**Цель задания**
Изложите статью о диких помещиках в двух предложениях.

---------- Показанный текст

Дикие помещики
№74 февраль 2021
Крепостничество калечило души не только крестьян, но и помещиков, толкая последних на дикие, сумасбродные, а часто и бесчеловечные поступки
Апогей крепостничества в России наступил при «просвещенной» Екатерине II, которая указом 1767 года запретила крестьянам подавать ей лично жалобы на господ, а двумя годами раньше разрешила владельцам крепостных без суда отправлять их в Сибирь и на каторгу. Эти и другие меры дали помещикам возможность безнаказанно издеваться над крестьянами, а главное – выжимать из них все силы для утоления своей растущей тяги к богатству и роскоши.
Как ни странно, в XIX веке положение крестьян даже ухудшилось: в преддверии неизбежного освобождения дворяне всеми способами отбирали у них землю, переводили с пашни в дворовые, сдавали в рекруты или «в аренду» на фабрики. Многие помещики, обеднев, почти не отличались образом жизни от собственных крепостных – но тем усерднее притесняли и мучили их, чтобы показать свою тающую на глазах «природную» власть.
Не только Салтычиха
Символом помещичьей жестокости давно уже считается Салтычиха – московская дворянка Дарья Салтыкова, замучившая, по разным данным, от 38 до 139 крестьян. Многочисленные жалобы на нее кончались тем, что жалобщиков выдавали барыне на расправу. Погубила ее лишь попытка убить дворянина – ее экс-любовника Николая Тютчева, деда великого поэта.
Подвела и чрезмерная аккуратность: после ареста Салтычихи в ее бумагах нашлась роспись взяток, данных ею чиновникам за молчание. Это, а также упорное нежелание признать свою вину настолько разгневало Екатерину II, что она приговорила «урода в человеческом облике» к лишению дворянства, позорному столбу и пожизненному заключению в подземной тюрьме.
Уже в то время проницательные люди видели, что дело Салтычихи – только верхушка айсберга помещичьего произвола. Особенно доставалось дворовым, которых били и пороли практически в каждом господском доме – часто без всякой вины, просто «для науки» или из плохого настроения. Писатель Сергей Терпигорев вспоминал своего деда-помещика, которого прозвали «дантистом» за редкий талант с одного удара выбить мужику зуб. А княгиня Екатерина Дашкова писала, что фельдмаршал Михаил Каменский на глазах у ее лакея проломил двум своим крепостным головы о печку. В конце концов крестьяне, не выдержав истязаний, зарубили его топором, за что триста из них были сосланы в Сибирь.

--------------------
---------- Строки данных

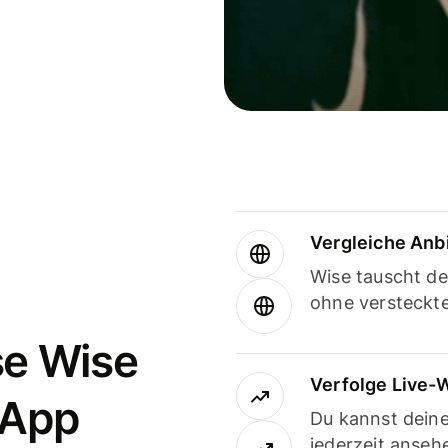
Vergleiche Anb
Wise tauscht d
ohne versteckt
se Wise
Verfolge Live-
-App
Du kannst dein
jederzeit anseh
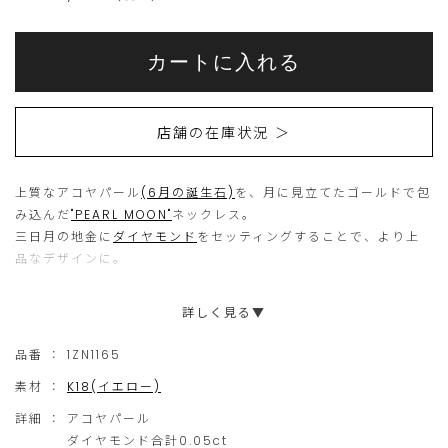
Add
Product
to
こ
こ
Actions
cart
カートに入れる
options
ち
の
ら
商
店舗の在庫状況 ＞
の
品
商
は
上質なアコヤパール
(6月の誕生石)
品
現
を、月に見立てたゴールドで包
み込んだ
"PEARL MOON"
ネックレス。
は
在、
三日月の地金に
ダイヤモンド
をセッティングすることで、より上
15
ご
品なデザインに。
個
購
シンプルで無駄のないデザインは、定番のパールジュエリーとし
詳しく見る▼
ま
入
ても活躍します。
で
い
アコヤパールの輝きと地金の艶やかなきらめきは、ご自身へのご
品番 ：
1ZN1165
褒美や大切な方への贈り物としてもおすすめです。
の
た
素材 ：
K18(イエロー)
※こちらは天然石の為、ひとつひとつパールの色や風合いが異な
ご
だ
ります。
詳細 ：
アコヤパール
注
け
ダイヤモンド合計0.05ct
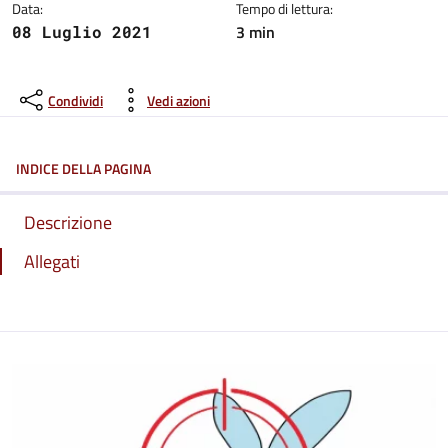
Data:
Tempo di lettura:
3 min
08 Luglio 2021
Condividi
Vedi azioni
INDICE DELLA PAGINA
Descrizione
Allegati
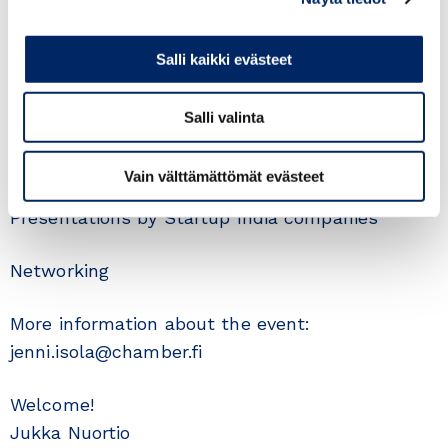
Indian Women Disrupting the Tech Industry
Salli kaikki evästeet
Panel Discussion
Salli valinta
She is the Boss, She Loves Tech: How Indian
Women are Disrupting the Tech Industry?
Vain välttämättömät evästeet
Presentations by Startup India companies
Networking
More information about the event:
jenni.isola@chamber.fi
Welcome!
Jukka Nuortio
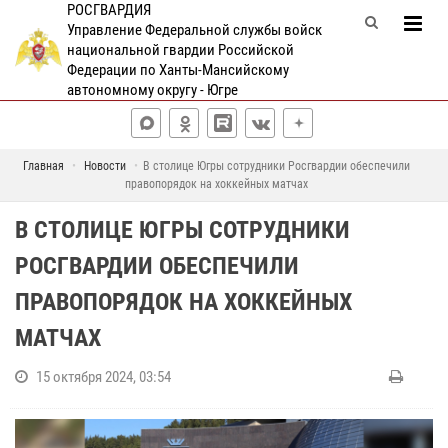
РОСГВАРДИЯ
Управление Федеральной службы войск
национальной гвардии Российской
Федерации по Ханты-Мансийскому
автономному округу - Югре
Главная
Новости
В столице Югры сотрудники Росгвардии обеспечили
правопорядок на хоккейных матчах
В СТОЛИЦЕ ЮГРЫ СОТРУДНИКИ
РОСГВАРДИИ ОБЕСПЕЧИЛИ
ПРАВОПОРЯДОК НА ХОККЕЙНЫХ
МАТЧАХ
15 октября 2024, 03:54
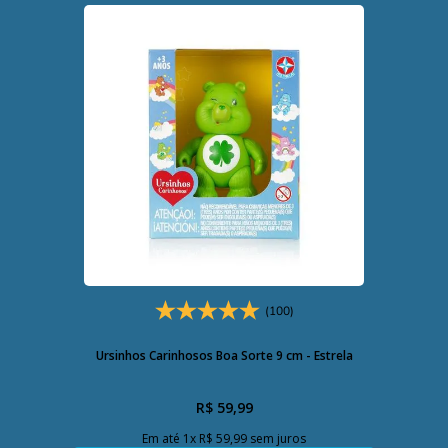
(100)
Ursinhos Carinhosos Boa Sorte 9 cm - Estrela
R$
59
,
99
Em até
1
x
R$
59
,
99
sem juros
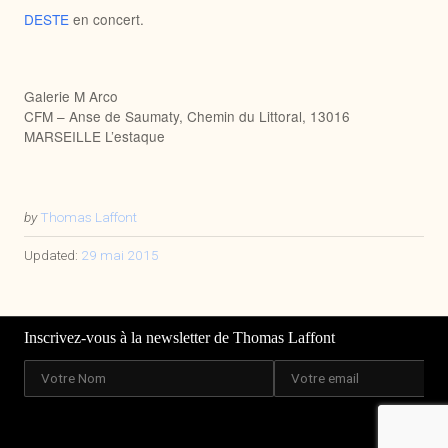
DESTE
en concert.
Galerie M Arco
CFM – Anse de Saumaty, Chemin du Littoral, 13016
MARSEILLE L’estaque
by
Thomas Laffont
Updated:
29 mai 2015
Inscrivez-vous à la newsletter de Thomas Laffont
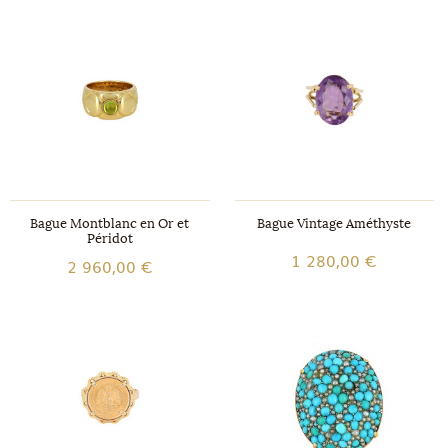
Bague Montblanc en Or et
Bague Vintage Améthyste
Péridot
1 280,00 €
2 960,00 €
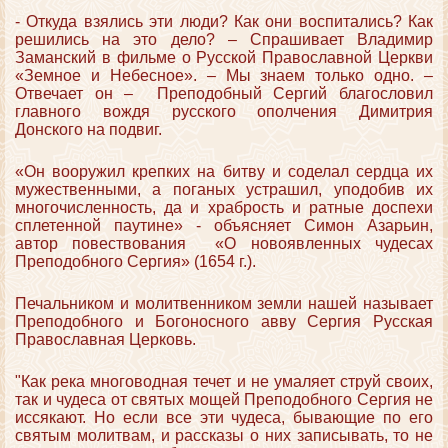
- Откуда взялись эти люди? Как они воспитались? Как
решились на это дело? – Спрашивает Владимир
Заманский в фильме о Русской Православной Церкви
«Земное и Небесное». – Мы знаем только одно. –
Отвечает он – Преподобный Сергий благословил
главного вождя русского ополчения Димитрия
Донского на подвиг.
«Он вооружил крепких на битву и соделал сердца их
мужественными, а поганых устрашил, уподобив их
многочисленность, да и храбрость и ратные доспехи
сплетенной паутине» - объясняет Симон Азарьин,
автор повествования «О новоявленных чудесах
Преподобного Сергия» (1654 г.).
Печальником и молитвенником земли нашей называет
Преподобного и Богоносного авву Сергия Русская
Православная Церковь.
"Как река многоводная течет и не умаляет струй своих,
так и чудеса от святых мощей Преподобного Сергия не
иссякают. Но если все эти чудеса, бывающие по его
святым молитвам, и рассказы о них записывать, то не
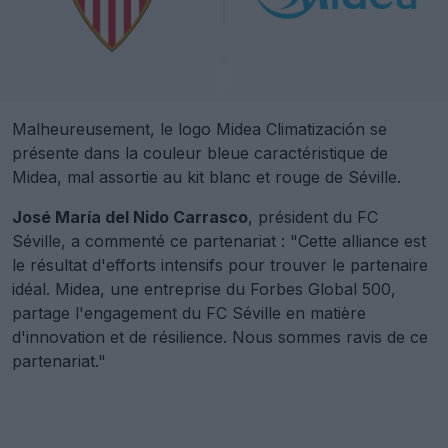
Malheureusement, le logo Midea Climatización se
présente dans la couleur bleue caractéristique de
Midea, mal assortie au kit blanc et rouge de Séville.
José María del Nido Carrasco
, président du FC
Séville, a commenté ce partenariat : "Cette alliance est
le résultat d'efforts intensifs pour trouver le partenaire
idéal. Midea, une entreprise du Forbes Global 500,
partage l'engagement du FC Séville en matière
d'innovation et de résilience. Nous sommes ravis de ce
partenariat."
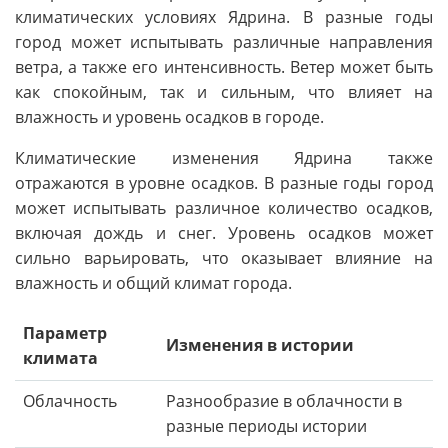
климатических условиях Ядрина. В разные годы
город может испытывать различные направления
ветра, а также его интенсивность. Ветер может быть
как спокойным, так и сильным, что влияет на
влажность и уровень осадков в городе.
Климатические изменения Ядрина также
отражаются в уровне осадков. В разные годы город
может испытывать различное количество осадков,
включая дождь и снег. Уровень осадков может
сильно варьировать, что оказывает влияние на
влажность и общий климат города.
Параметр
Изменения в истории
климата
Облачность
Разнообразие в облачности в
разные периоды истории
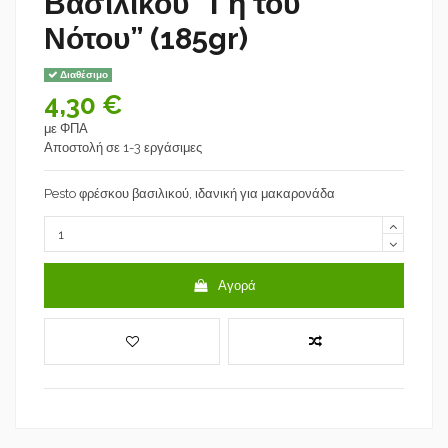
Βασιλικού “Γη του
Νότου” (185gr)
Διαθέσιμο
4,30 €
με ΦΠΑ
Αποστολή σε 1-3 εργάσιμες
Pesto φρέσκου βασιλικού, ιδανική για μακαρονάδα
Αγορά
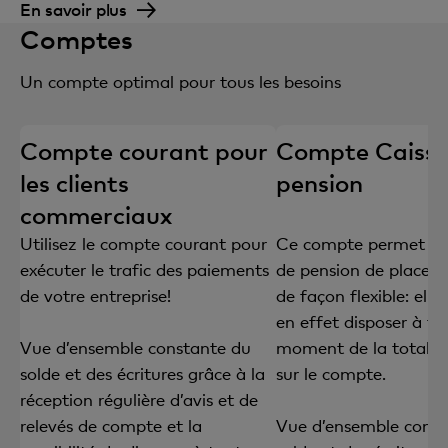
En savoir plus
Comptes
Un compte optimal pour tous les besoins
Compte courant pour
Compte Caisse
les clients
pension
commerciaux
Utilisez le compte courant pour
Ce compte permet aux
exécuter le trafic des paiements
de pension de placer l
de votre entreprise!
de façon flexible: ell
en effet disposer à to
Vue d’ensemble constante du
moment de la totalité 
solde et des écritures grâce à la
sur le compte.
réception régulière d’avis et de
relevés de compte et la
Vue d’ensemble const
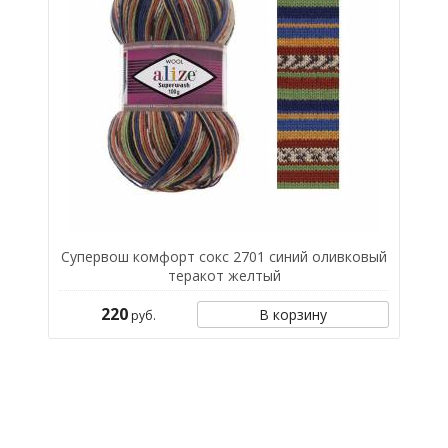
Супервош комфорт сокс 2701 синий оливковый
теракот желтый
220
В корзину
руб.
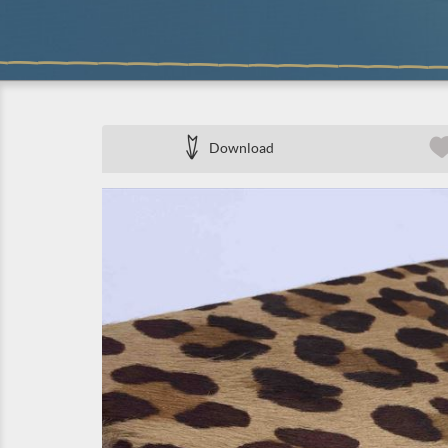
Download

--------------------

**Результат задания**
Крепостничество достигло апогея при Екатерине II, которая запретила крестьянам подавать ей лично жалобы на господ и разрешила помещикам без суда отправлять крепостных в Сибирь и на каторгу, а в XIX веке положение крестьян даже ухудшилось. Символом помещичьей жестокости считается Дарья Салтыкова, приговоренная к лишению дворянства и пожизненному заключению, но ее дело было лишь верхушкой айсберга: дворовых били и пороли практически в каждом господском доме, а фельдмаршала Михаила Каменского крестьяне, не выдержав истязаний, зарубили топором.